Earth Planets Space, Vol. 54 (No. 5), pp. 511-521, 2002
Hendra Grandis1, Michel Menvielle2, and Michel Roussignol3
1 Department of Geophysics and Meteorology, Institut Teknologi Bandung (ITB), Jalan Ganesha 10, Bandung - 40132, Indonesia
2Centre d'Etude des Environnements Terrestre et Planétaires, 3, Avenue de Neptune, F-94107 Saint Maur des Fosses, France
3Equippe d'Analyse et de Mathématique Appliquée, Université de Marne la Vallée, 5, Boulevard Descartes, F-77454 Marne la Vallée, France
(Received November 20, 2000; Revised February 13, 2002; Accepted February 13, 2002)

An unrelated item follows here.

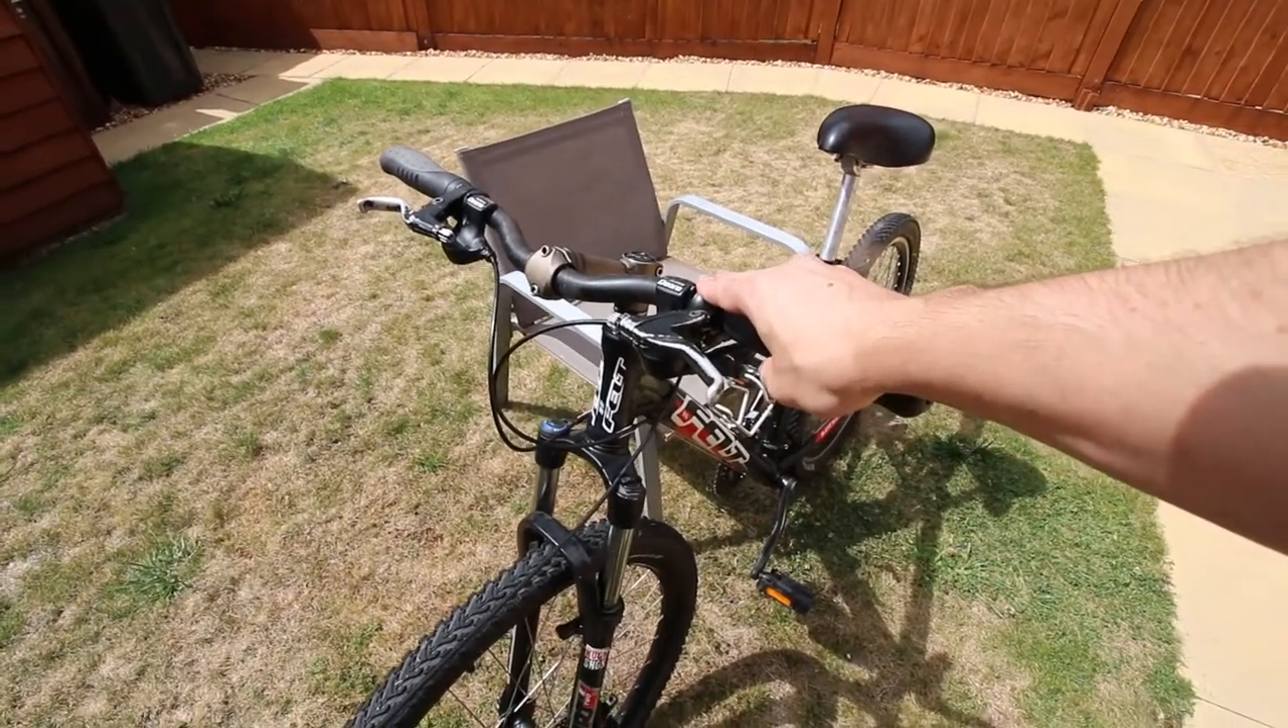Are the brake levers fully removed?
No.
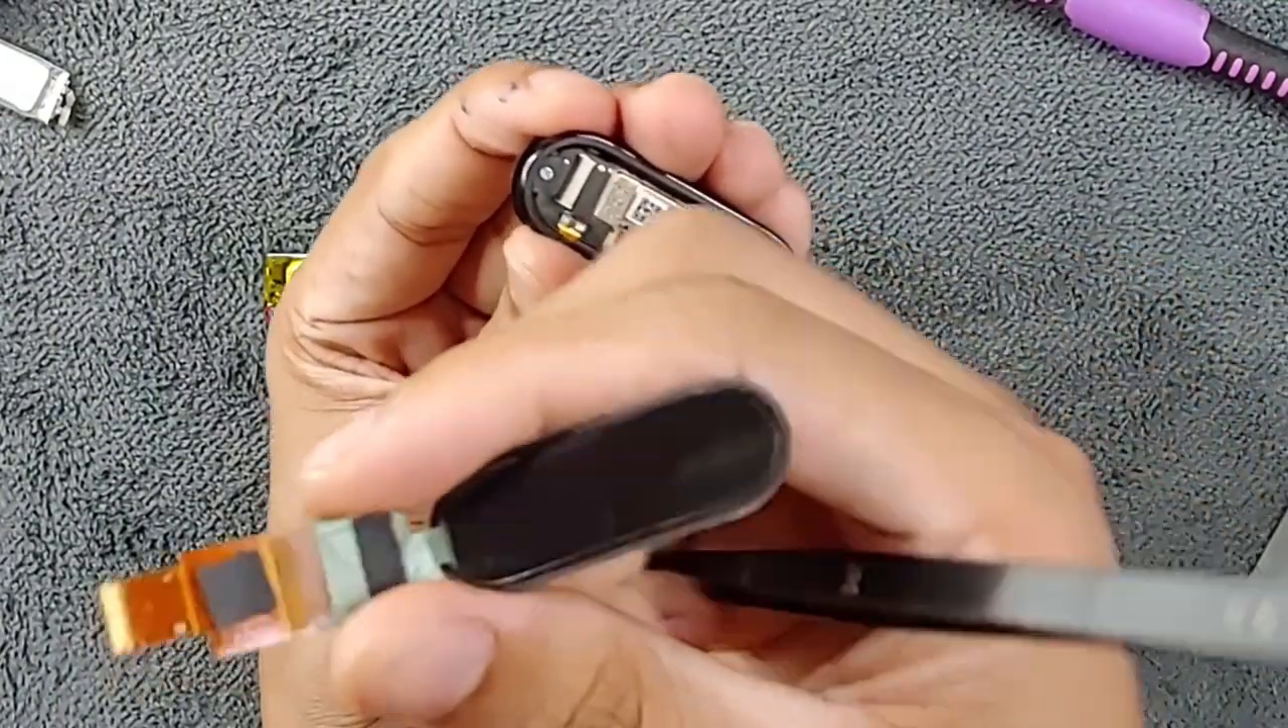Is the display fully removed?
Yes.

Abstract: The well-known thin-sheet modeling has become a very useful interpretation tool in electromagnetic (EM) methods. The thin-sheet model approximates fairly well 3-D heterogeneities having a limited vertical dimension. This type of approximation leads to amenable computation of EM response of a relatively complex conductivity distribution. This paper describes the integration of thin-sheet forward modeling into an inversion method based on a stochastic Monte Carlo Markov Chain (MCMC) algorithm. Effective exploration of the model space is performed using a biased sampler capable to avoid entrapment to local minima frequently encountered in a such highly non-linear problem. Results from inversion of synthetic EM data show that the algorithm can reasonably resolve the true structure. Effectiveness and limitations of the proposed inversion method is discussed with reference to the synthetic data inversions.